# What you have to do
Word for word, transcribe the lines below and drop the pictures.

(Stored items)
:::
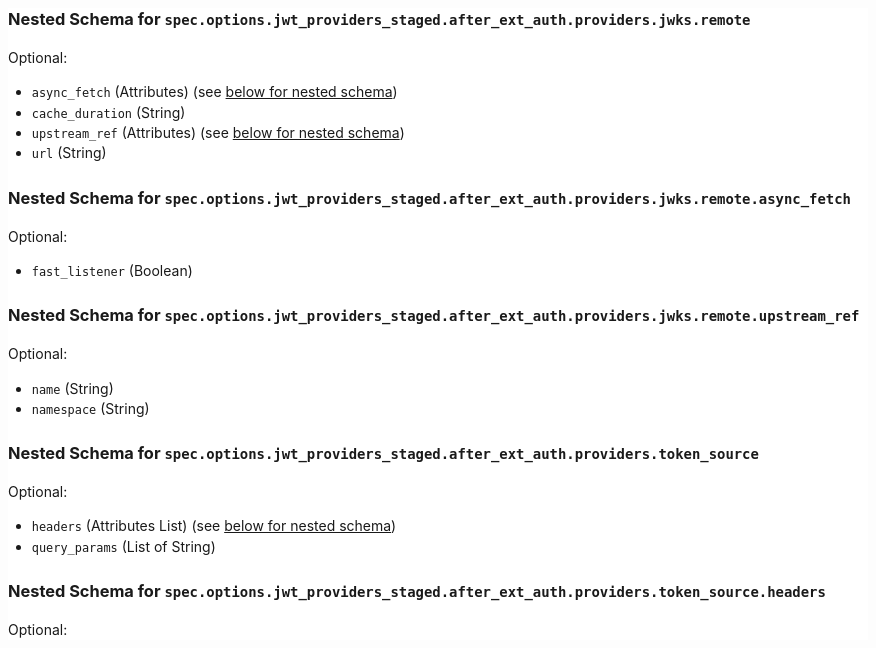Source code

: 
<a id="nestedatt--spec--options--jwt_providers_staged--after_ext_auth--providers--jwks--remote"></a>
### Nested Schema for `spec.options.jwt_providers_staged.after_ext_auth.providers.jwks.remote`

Optional:

- `async_fetch` (Attributes) (see [below for nested schema](#nestedatt--spec--options--jwt_providers_staged--after_ext_auth--providers--jwks--remote--async_fetch))
- `cache_duration` (String)
- `upstream_ref` (Attributes) (see [below for nested schema](#nestedatt--spec--options--jwt_providers_staged--after_ext_auth--providers--jwks--remote--upstream_ref))
- `url` (String)

<a id="nestedatt--spec--options--jwt_providers_staged--after_ext_auth--providers--jwks--remote--async_fetch"></a>
### Nested Schema for `spec.options.jwt_providers_staged.after_ext_auth.providers.jwks.remote.async_fetch`

Optional:

- `fast_listener` (Boolean)


<a id="nestedatt--spec--options--jwt_providers_staged--after_ext_auth--providers--jwks--remote--upstream_ref"></a>
### Nested Schema for `spec.options.jwt_providers_staged.after_ext_auth.providers.jwks.remote.upstream_ref`

Optional:

- `name` (String)
- `namespace` (String)




<a id="nestedatt--spec--options--jwt_providers_staged--after_ext_auth--providers--token_source"></a>
### Nested Schema for `spec.options.jwt_providers_staged.after_ext_auth.providers.token_source`

Optional:

- `headers` (Attributes List) (see [below for nested schema](#nestedatt--spec--options--jwt_providers_staged--after_ext_auth--providers--token_source--headers))
- `query_params` (List of String)

<a id="nestedatt--spec--options--jwt_providers_staged--after_ext_auth--providers--token_source--headers"></a>
### Nested Schema for `spec.options.jwt_providers_staged.after_ext_auth.providers.token_source.headers`

Optional:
:::
# Response box
Source code

: 
<a id="nestedatt--spec--options--jwt_providers_staged--after_ext_auth--providers--jwks--remote"></a>
### Nested Schema for `spec.options.jwt_providers_staged.after_ext_auth.providers.jwks.remote`

Optional:

- `async_fetch` (Attributes) (see [below for nested schema](#nestedatt--spec--options--jwt_providers_staged--after_ext_auth--providers--jwks--remote--async_fetch))
- `cache_duration` (String)
- `upstream_ref` (Attributes) (see [below for nested schema](#nestedatt--spec--options--jwt_providers_staged--after_ext_auth--providers--jwks--remote--upstream_ref))
- `url` (String)

<a id="nestedatt--spec--options--jwt_providers_staged--after_ext_auth--providers--jwks--remote--async_fetch"></a>
### Nested Schema for `spec.options.jwt_providers_staged.after_ext_auth.providers.jwks.remote.async_fetch`

Optional:

- `fast_listener` (Boolean)


<a id="nestedatt--spec--options--jwt_providers_staged--after_ext_auth--providers--jwks--remote--upstream_ref"></a>
### Nested Schema for `spec.options.jwt_providers_staged.after_ext_auth.providers.jwks.remote.upstream_ref`

Optional:

- `name` (String)
- `namespace` (String)




<a id="nestedatt--spec--options--jwt_providers_staged--after_ext_auth--providers--token_source"></a>
### Nested Schema for `spec.options.jwt_providers_staged.after_ext_auth.providers.token_source`

Optional:

- `headers` (Attributes List) (see [below for nested schema](#nestedatt--spec--options--jwt_providers_staged--after_ext_auth--providers--token_source--headers))
- `query_params` (List of String)

<a id="nestedatt--spec--options--jwt_providers_staged--after_ext_auth--providers--token_source--headers"></a>
### Nested Schema for `spec.options.jwt_providers_staged.after_ext_auth.providers.token_source.headers`

Optional:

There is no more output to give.